8 p.m.
Six writers, six directors, 23 actors, five designers, four stage managers, and three theatre professors gather in a blackbox theater at Towson University for a 24-hour PlaySlam. They have 24 hours to write, direct, produce and perform six one-act plays. “Go!” Towson theatre professor David White shouts as students race off. The group is anxious but full of bravado.
9:30 p.m.
Morgan professor Deletta Gillespie draws a theme out of a hat for the playwrights. They will spend the next 10 hours writing one acts about the theme, glass. “With glass I expect more drama,” says Morgan playwright Wilton Howard. “You can go so deep with that.”
9:45 p.m.
The “equality nutcracker,” a toy black nutcracker, goes to Howard and Timothy Huth as a prop they must somehow incorporate into their play. Other props, drawn by other teams, include a spoon, a stroller, a mask, a rope, and measuring cups.
10:30 p.m.
The actors and directors leave the Towson Center for the Arts. Six playwrights stay behind in the otherwise empty building to make art. The clock is ticking.
Midnight:
All is quiet in Towson University’s Center for the Arts building. Outside the Ruth Marder Studio Theatre, the smell of coffee is immediate while the playwrights are hard at work. Steven Barroga, a Towson senior, wanders into the hallway with a mug in one hand and cigarettes in the other. Just before he exits the building to give himself a mental break, he smiles slightly. “Something that I really like about [Playslam] is that because you’re under a time limit, it makes the writing more intuitive while forcing you to not spend as much time thinking about it,” he says, showing no signs of fatigue. “It forces you to make quick judgments which a lot of times are the best things because it’s all working on instincts.”

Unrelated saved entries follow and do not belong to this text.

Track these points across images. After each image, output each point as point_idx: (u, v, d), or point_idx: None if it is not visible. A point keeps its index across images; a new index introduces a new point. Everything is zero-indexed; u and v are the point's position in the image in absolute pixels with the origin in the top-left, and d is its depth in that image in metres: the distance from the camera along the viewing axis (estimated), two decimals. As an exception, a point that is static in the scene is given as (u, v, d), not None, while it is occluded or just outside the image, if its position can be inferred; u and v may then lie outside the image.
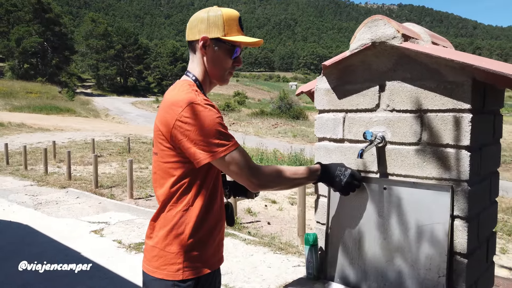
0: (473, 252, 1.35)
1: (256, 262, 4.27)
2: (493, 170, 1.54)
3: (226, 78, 1.44)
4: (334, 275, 1.55)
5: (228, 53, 1.39)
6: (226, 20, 1.37)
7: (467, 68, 1.23)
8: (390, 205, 1.41)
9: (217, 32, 1.36)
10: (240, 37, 1.39)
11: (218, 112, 1.29)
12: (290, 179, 1.35)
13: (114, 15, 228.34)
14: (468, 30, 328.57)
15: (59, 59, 58.17)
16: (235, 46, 1.39)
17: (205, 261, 1.34)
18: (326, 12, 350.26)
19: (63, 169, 10.40)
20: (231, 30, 1.38)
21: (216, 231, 1.39)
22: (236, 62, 1.42)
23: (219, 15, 1.37)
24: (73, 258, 4.36)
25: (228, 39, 1.36)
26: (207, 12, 1.39)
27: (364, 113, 1.48)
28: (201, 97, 1.29)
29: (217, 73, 1.41)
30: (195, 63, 1.42)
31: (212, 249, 1.37)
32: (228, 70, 1.42)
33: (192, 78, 1.40)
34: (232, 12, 1.40)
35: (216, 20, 1.37)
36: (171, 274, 1.30)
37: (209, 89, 1.46)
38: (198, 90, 1.34)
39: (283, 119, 31.08)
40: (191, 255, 1.31)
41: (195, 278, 1.31)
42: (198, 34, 1.38)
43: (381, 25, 1.37)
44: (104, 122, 29.90)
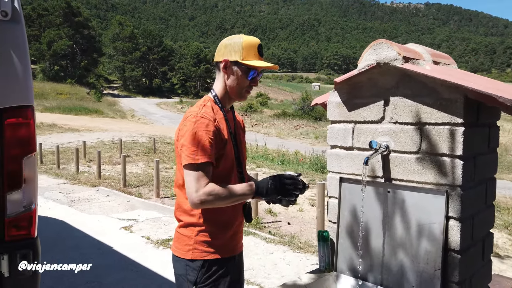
0: (467, 249, 1.52)
1: (276, 260, 4.47)
2: (490, 176, 1.70)
3: (243, 95, 1.68)
4: (344, 267, 1.74)
5: (245, 74, 1.63)
6: (245, 46, 1.62)
7: (460, 87, 1.40)
8: (394, 206, 1.60)
9: (236, 56, 1.62)
10: (256, 62, 1.62)
11: (207, 127, 1.52)
12: (229, 201, 1.52)
13: (140, 17, 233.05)
14: (498, 29, 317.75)
15: (87, 61, 60.00)
16: (251, 68, 1.62)
17: (215, 247, 1.59)
18: (350, 12, 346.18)
19: (93, 168, 10.89)
20: (248, 55, 1.62)
21: (229, 225, 1.63)
22: (252, 82, 1.66)
23: (240, 42, 1.63)
24: (105, 252, 4.68)
25: (244, 63, 1.61)
26: (232, 39, 1.65)
27: (370, 124, 1.67)
28: (204, 110, 1.58)
29: (235, 90, 1.66)
30: (218, 81, 1.69)
31: (224, 240, 1.61)
32: (245, 89, 1.66)
33: (212, 94, 1.69)
34: (252, 40, 1.65)
35: (237, 46, 1.62)
36: (183, 253, 1.60)
37: (228, 103, 1.71)
38: (211, 104, 1.64)
39: (305, 120, 31.10)
40: (201, 241, 1.58)
41: (203, 260, 1.57)
42: (221, 57, 1.64)
43: (385, 48, 1.56)
44: (130, 122, 30.72)
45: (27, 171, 1.96)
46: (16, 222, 1.96)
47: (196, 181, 1.48)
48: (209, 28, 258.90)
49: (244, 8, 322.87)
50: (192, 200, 1.48)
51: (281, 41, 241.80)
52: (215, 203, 1.51)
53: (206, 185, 1.48)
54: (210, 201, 1.48)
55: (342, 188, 1.77)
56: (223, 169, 1.59)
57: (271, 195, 1.52)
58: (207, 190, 1.47)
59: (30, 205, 2.00)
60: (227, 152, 1.62)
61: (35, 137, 2.01)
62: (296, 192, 1.51)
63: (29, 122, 1.96)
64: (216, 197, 1.48)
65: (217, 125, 1.57)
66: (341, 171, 1.78)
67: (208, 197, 1.47)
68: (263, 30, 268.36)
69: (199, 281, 1.57)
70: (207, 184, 1.49)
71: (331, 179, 1.82)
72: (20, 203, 1.96)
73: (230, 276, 1.64)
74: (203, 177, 1.49)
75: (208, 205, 1.51)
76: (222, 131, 1.61)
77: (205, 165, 1.50)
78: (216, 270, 1.59)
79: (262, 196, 1.53)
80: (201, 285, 1.57)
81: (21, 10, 1.92)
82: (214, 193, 1.47)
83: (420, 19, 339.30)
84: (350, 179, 1.73)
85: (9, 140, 1.90)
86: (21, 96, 1.93)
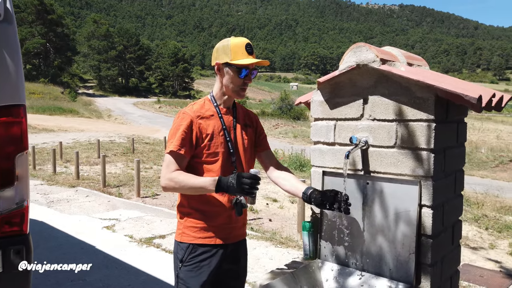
0: (438, 234, 1.67)
1: (259, 255, 4.59)
2: (458, 168, 1.86)
3: (239, 93, 1.84)
4: (327, 255, 1.87)
5: (237, 74, 1.77)
6: (232, 47, 1.76)
7: (431, 87, 1.55)
8: (373, 196, 1.74)
9: (226, 58, 1.77)
10: (244, 60, 1.75)
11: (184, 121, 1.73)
12: (189, 189, 1.69)
13: (115, 15, 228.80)
14: (469, 30, 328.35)
15: (61, 60, 58.57)
16: (242, 67, 1.76)
17: (202, 234, 1.77)
18: (327, 12, 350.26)
19: (70, 169, 10.73)
20: (236, 55, 1.75)
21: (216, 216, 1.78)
22: (246, 80, 1.81)
23: (227, 44, 1.78)
24: (88, 251, 4.68)
25: (233, 63, 1.75)
26: (221, 43, 1.81)
27: (351, 121, 1.80)
28: (190, 107, 1.80)
29: (231, 89, 1.82)
30: (216, 82, 1.87)
31: (211, 228, 1.78)
32: (240, 87, 1.82)
33: (211, 94, 1.88)
34: (240, 40, 1.79)
35: (225, 48, 1.77)
36: (176, 236, 1.84)
37: (226, 102, 1.86)
38: (204, 102, 1.84)
39: (284, 120, 31.39)
40: (188, 226, 1.79)
41: (189, 243, 1.77)
42: (214, 61, 1.82)
43: (364, 51, 1.69)
44: (107, 122, 30.23)
45: (19, 169, 2.00)
46: (9, 219, 2.00)
47: (165, 168, 1.72)
48: (186, 27, 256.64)
49: (221, 7, 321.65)
50: (160, 183, 1.74)
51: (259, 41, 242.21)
52: (177, 189, 1.70)
53: (172, 172, 1.69)
54: (172, 187, 1.69)
55: (325, 181, 1.89)
56: (208, 159, 1.76)
57: (232, 192, 1.63)
58: (170, 176, 1.68)
59: (22, 202, 2.05)
60: (213, 145, 1.76)
61: (27, 135, 2.05)
62: (254, 191, 1.60)
63: (21, 121, 2.00)
64: (176, 183, 1.67)
65: (198, 120, 1.75)
66: (324, 165, 1.90)
67: (170, 182, 1.68)
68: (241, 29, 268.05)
69: (184, 259, 1.78)
70: (174, 170, 1.69)
71: (315, 173, 1.94)
72: (13, 200, 2.00)
73: (218, 262, 1.79)
74: (172, 164, 1.70)
75: (171, 189, 1.71)
76: (208, 126, 1.77)
77: (174, 154, 1.71)
78: (201, 254, 1.77)
79: (224, 191, 1.65)
80: (186, 263, 1.78)
81: (13, 11, 1.96)
82: (175, 180, 1.67)
83: (394, 21, 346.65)
84: (332, 172, 1.86)
85: (2, 138, 1.94)
86: (13, 95, 1.97)
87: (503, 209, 8.14)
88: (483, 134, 26.14)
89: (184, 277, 1.77)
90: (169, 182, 1.68)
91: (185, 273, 1.77)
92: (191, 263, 1.77)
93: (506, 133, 28.06)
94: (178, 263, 1.79)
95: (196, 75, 79.35)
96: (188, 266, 1.77)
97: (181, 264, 1.78)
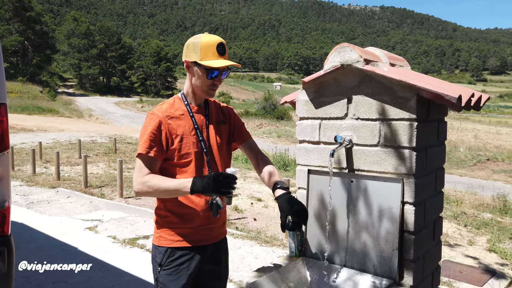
0: (420, 231, 1.72)
1: (244, 254, 4.60)
2: (439, 166, 1.91)
3: (209, 93, 1.76)
4: (313, 252, 1.90)
5: (205, 74, 1.69)
6: (203, 46, 1.66)
7: (413, 87, 1.59)
8: (357, 194, 1.77)
9: (195, 56, 1.68)
10: (213, 62, 1.66)
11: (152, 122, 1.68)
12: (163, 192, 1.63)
13: (96, 13, 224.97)
14: (448, 32, 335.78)
15: (40, 58, 57.24)
16: (210, 69, 1.67)
17: (179, 237, 1.74)
18: (310, 13, 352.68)
19: (50, 169, 10.52)
20: (206, 55, 1.66)
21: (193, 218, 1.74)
22: (215, 81, 1.73)
23: (198, 42, 1.68)
24: (70, 253, 4.61)
25: (201, 63, 1.67)
26: (192, 39, 1.72)
27: (335, 121, 1.83)
28: (159, 107, 1.74)
29: (200, 89, 1.75)
30: (186, 79, 1.80)
31: (188, 230, 1.75)
32: (209, 87, 1.73)
33: (181, 92, 1.82)
34: (211, 39, 1.68)
35: (195, 47, 1.68)
36: (154, 240, 1.80)
37: (196, 100, 1.81)
38: (174, 101, 1.78)
39: (268, 120, 31.48)
40: (166, 229, 1.76)
41: (167, 247, 1.74)
42: (184, 57, 1.73)
43: (348, 51, 1.72)
44: (88, 122, 29.73)
45: (0, 169, 1.96)
46: (-10, 220, 1.96)
47: (137, 171, 1.66)
48: (169, 26, 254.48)
49: (205, 6, 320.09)
50: (133, 188, 1.67)
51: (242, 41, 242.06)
52: (151, 193, 1.64)
53: (144, 176, 1.63)
54: (146, 191, 1.63)
55: (310, 179, 1.91)
56: (180, 161, 1.71)
57: (207, 193, 1.57)
58: (142, 180, 1.63)
59: (3, 203, 2.01)
60: (184, 146, 1.70)
61: (8, 134, 2.01)
62: (230, 191, 1.57)
63: (2, 120, 1.97)
64: (149, 187, 1.61)
65: (167, 121, 1.69)
66: (309, 163, 1.92)
67: (143, 186, 1.62)
68: (224, 29, 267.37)
69: (163, 263, 1.75)
70: (146, 174, 1.64)
71: (300, 172, 1.96)
72: (-7, 201, 1.96)
73: (197, 264, 1.76)
74: (143, 168, 1.65)
75: (145, 194, 1.65)
76: (178, 126, 1.70)
77: (143, 157, 1.65)
78: (180, 257, 1.74)
79: (200, 192, 1.58)
80: (165, 267, 1.75)
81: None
82: (148, 184, 1.61)
83: (376, 22, 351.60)
84: (318, 170, 1.89)
85: (-18, 137, 1.90)
86: (-6, 93, 1.93)
87: (481, 206, 8.36)
88: (462, 134, 26.81)
89: (163, 281, 1.75)
90: (142, 186, 1.62)
91: (164, 277, 1.74)
92: (170, 267, 1.73)
93: (483, 133, 28.85)
94: (157, 267, 1.76)
95: (179, 74, 78.65)
96: (167, 269, 1.73)
97: (160, 268, 1.75)
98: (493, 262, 4.76)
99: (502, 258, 4.92)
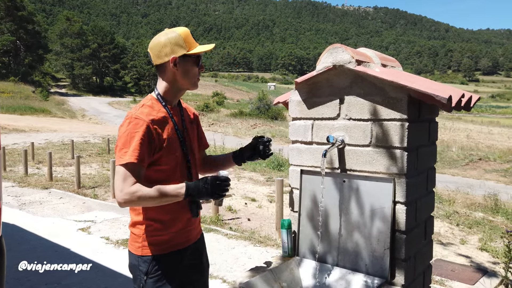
0: (411, 230, 1.73)
1: (238, 254, 4.60)
2: (430, 166, 1.93)
3: (196, 84, 1.77)
4: (305, 251, 1.91)
5: (195, 64, 1.72)
6: (184, 38, 1.68)
7: (404, 87, 1.60)
8: (349, 194, 1.78)
9: (181, 50, 1.67)
10: (199, 48, 1.71)
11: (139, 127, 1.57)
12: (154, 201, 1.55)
13: (89, 13, 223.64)
14: (440, 33, 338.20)
15: (32, 58, 56.76)
16: (199, 56, 1.72)
17: (163, 243, 1.70)
18: (303, 13, 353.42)
19: (42, 170, 10.43)
20: (190, 45, 1.69)
21: (175, 222, 1.72)
22: (201, 69, 1.76)
23: (177, 36, 1.67)
24: (63, 254, 4.57)
25: (192, 53, 1.68)
26: (166, 36, 1.67)
27: (328, 121, 1.84)
28: (140, 111, 1.63)
29: (188, 81, 1.73)
30: (161, 80, 1.73)
31: (171, 235, 1.71)
32: (197, 77, 1.75)
33: (155, 93, 1.74)
34: (185, 30, 1.71)
35: (178, 41, 1.66)
36: (134, 250, 1.71)
37: (175, 99, 1.77)
38: (152, 103, 1.69)
39: (262, 120, 31.50)
40: (148, 238, 1.68)
41: (151, 256, 1.68)
42: (166, 57, 1.67)
43: (340, 52, 1.73)
44: (81, 122, 29.54)
45: (-9, 170, 1.95)
46: (-19, 221, 1.95)
47: (122, 181, 1.53)
48: (163, 26, 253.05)
49: (198, 6, 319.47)
50: (117, 199, 1.53)
51: (236, 41, 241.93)
52: (139, 203, 1.56)
53: (131, 185, 1.52)
54: (134, 201, 1.53)
55: (303, 179, 1.92)
56: (166, 167, 1.67)
57: (203, 196, 1.56)
58: (131, 190, 1.51)
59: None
60: (170, 149, 1.67)
61: (0, 135, 2.00)
62: (225, 193, 1.58)
63: None
64: (140, 197, 1.52)
65: (153, 125, 1.61)
66: (302, 164, 1.93)
67: (132, 197, 1.51)
68: (218, 29, 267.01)
69: (150, 271, 1.69)
70: (133, 184, 1.53)
71: (293, 172, 1.97)
72: (-16, 202, 1.95)
73: (183, 265, 1.77)
74: (129, 177, 1.53)
75: (132, 204, 1.57)
76: (162, 130, 1.66)
77: (132, 166, 1.54)
78: (166, 263, 1.70)
79: (194, 197, 1.58)
80: (152, 275, 1.69)
81: None
82: (138, 194, 1.51)
83: (369, 22, 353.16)
84: (310, 171, 1.90)
85: (-28, 138, 1.88)
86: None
87: (473, 205, 8.43)
88: (454, 134, 27.02)
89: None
90: (130, 197, 1.51)
91: (151, 285, 1.69)
92: (156, 274, 1.69)
93: (475, 133, 29.09)
94: (142, 276, 1.69)
95: (173, 75, 78.25)
96: (154, 277, 1.69)
97: (146, 276, 1.69)
98: (485, 260, 4.81)
99: (493, 256, 4.96)
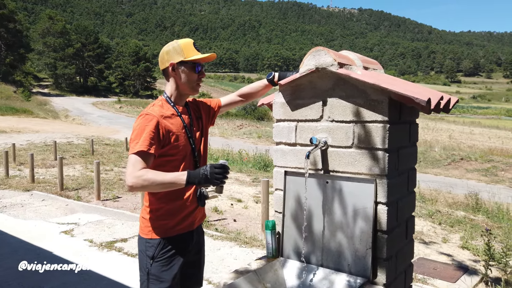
0: (393, 230, 1.77)
1: (223, 255, 4.60)
2: (411, 166, 1.97)
3: (195, 89, 1.95)
4: (289, 252, 1.92)
5: (192, 70, 1.89)
6: (183, 46, 1.88)
7: (385, 90, 1.63)
8: (332, 195, 1.80)
9: (179, 57, 1.87)
10: (196, 56, 1.88)
11: (150, 121, 1.76)
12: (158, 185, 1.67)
13: (72, 12, 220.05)
14: (423, 34, 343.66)
15: (13, 57, 55.47)
16: (195, 63, 1.88)
17: (170, 227, 1.87)
18: (289, 14, 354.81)
19: (24, 172, 10.23)
20: (188, 53, 1.87)
21: (182, 209, 1.89)
22: (200, 75, 1.93)
23: (178, 45, 1.89)
24: (45, 257, 4.49)
25: (188, 59, 1.86)
26: (170, 46, 1.91)
27: (311, 123, 1.86)
28: (152, 109, 1.83)
29: (187, 86, 1.91)
30: (168, 84, 1.94)
31: (178, 220, 1.88)
32: (196, 82, 1.93)
33: (165, 95, 1.95)
34: (187, 40, 1.92)
35: (177, 49, 1.88)
36: (144, 234, 1.89)
37: (181, 100, 1.97)
38: (162, 103, 1.90)
39: (248, 120, 31.51)
40: (158, 222, 1.87)
41: (160, 239, 1.85)
42: (167, 62, 1.89)
43: (323, 55, 1.75)
44: (64, 123, 29.04)
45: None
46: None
47: (132, 166, 1.69)
48: (148, 26, 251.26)
49: (184, 6, 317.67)
50: (126, 183, 1.68)
51: (222, 41, 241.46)
52: (146, 187, 1.68)
53: (139, 170, 1.68)
54: (140, 184, 1.66)
55: (286, 180, 1.94)
56: (176, 158, 1.85)
57: (202, 183, 1.68)
58: (138, 174, 1.67)
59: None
60: (178, 144, 1.85)
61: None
62: (224, 180, 1.70)
63: None
64: (145, 180, 1.65)
65: (163, 120, 1.81)
66: (286, 165, 1.95)
67: (138, 180, 1.65)
68: (204, 29, 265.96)
69: (156, 255, 1.85)
70: (140, 169, 1.68)
71: (277, 173, 1.98)
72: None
73: (187, 250, 1.92)
74: (139, 163, 1.69)
75: (139, 188, 1.69)
76: (172, 125, 1.84)
77: (142, 154, 1.70)
78: (172, 247, 1.86)
79: (194, 184, 1.70)
80: (158, 259, 1.85)
81: None
82: (144, 177, 1.66)
83: (354, 24, 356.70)
84: (294, 172, 1.91)
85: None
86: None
87: (455, 204, 8.61)
88: (437, 134, 27.49)
89: (156, 272, 1.84)
90: (137, 180, 1.66)
91: (157, 268, 1.84)
92: (162, 258, 1.84)
93: (457, 133, 29.68)
94: (149, 260, 1.85)
95: (159, 75, 77.67)
96: (159, 261, 1.84)
97: (152, 260, 1.84)
98: (466, 258, 4.91)
99: (474, 254, 5.08)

Barroga makes his way outside the building, toying with the idea of a car crash scene for his mini play. With eight hours of writing left to do, he takes a little break to brainstorm more ideas, and then heads back to work.
1:00 a.m.
Wilton Howard, a Morgan senior, enters the studio theatre and begins rambling about ideas for his play. With “glass” as the theme, the possibilities are endless for this eager playwright. He moves the only table in the studio, suddenly falls underneath it and yells out, “Brunhilda! Brunhilda! Brunhilda!”
Just after his burst of random excitement Howard realized, “I don’t even know what their freaking faces looks like,” referring to his actors. Rushing out of the studio with a hurried “I’ll be right back,” he returns with his actors’ resumes and headshots to assist his creativity.
For a brief moment, Howard rests himself and describes what a playwright does. “A playwright observe[s] everything. Anything and everything can be a stage and [we] write it down so that you’ll never forget it.”
Howard suddenly leaves the studio just as quickly as he came, leaving so much to wonder about his spirited Brunhilda.
4:00 a.m.
Five playwrights wander into the atrium of Towson’s Center for the Arts to scream, releasing the pressure and stress of writing all night long. A few recite lines from films like Independence Day and A Time to Kill. Steve Barroga and Brandon Scott Boyd head outside for a smoke with Jim Harbor, a Morgan Electrical Engineering major in tow, raving about Starship Trooper. They smoke and use this break to talk of movies—anything but playwriting. Scott Boyd, a Towson senior, paces back and forth complaining about his broken computer and the fact that he has been taught to time his plays by the page length and his Smartphone. Tonight, he doesn’t know how long his play is.
Meanwhile, back inside a classroom writers Linus Owens and Dominique Butler are working diligently to finish their plays. Owens listens to Flash Dance’s “What a Feeling.” Already he has started writing seven different plays. “[But] they lost all their power,” he says. “I had to just keep starting over and starting over which I realize is a tool that helps because when it comes to writing something short like this if I get the setting right it really kicks it off for me.”
Butler, a Morgan State student, silently works on scene two of her play. She seems relaxed. “ I feel like [the deadline] is encouraging me,” she says. “If I didn’t have a certain amount of time it wouldn’t be as good or I probably wouldn’t put as much effort into it as I am now.”
5:00 a.m.
Barroga has disappeared in the building, completely out of sight. Every once in awhile Scott Boyd emerges from the writer’s room, a space set aside for the evening’s work. He is shoeless, pacing the building, stopping to chat with other writers before moving forward on his script. Wilton Howard has found a couch in the hallway to finish working out the kinks in his play while Harbor walks from room to room, waiting to have his played edited by a fellow writer.
6:00 a.m.
The Center for the Arts is quiet. The only sound is that of computer keys being tapped, as the playwrights near the finish line, working hard to complete and perfect their scripts.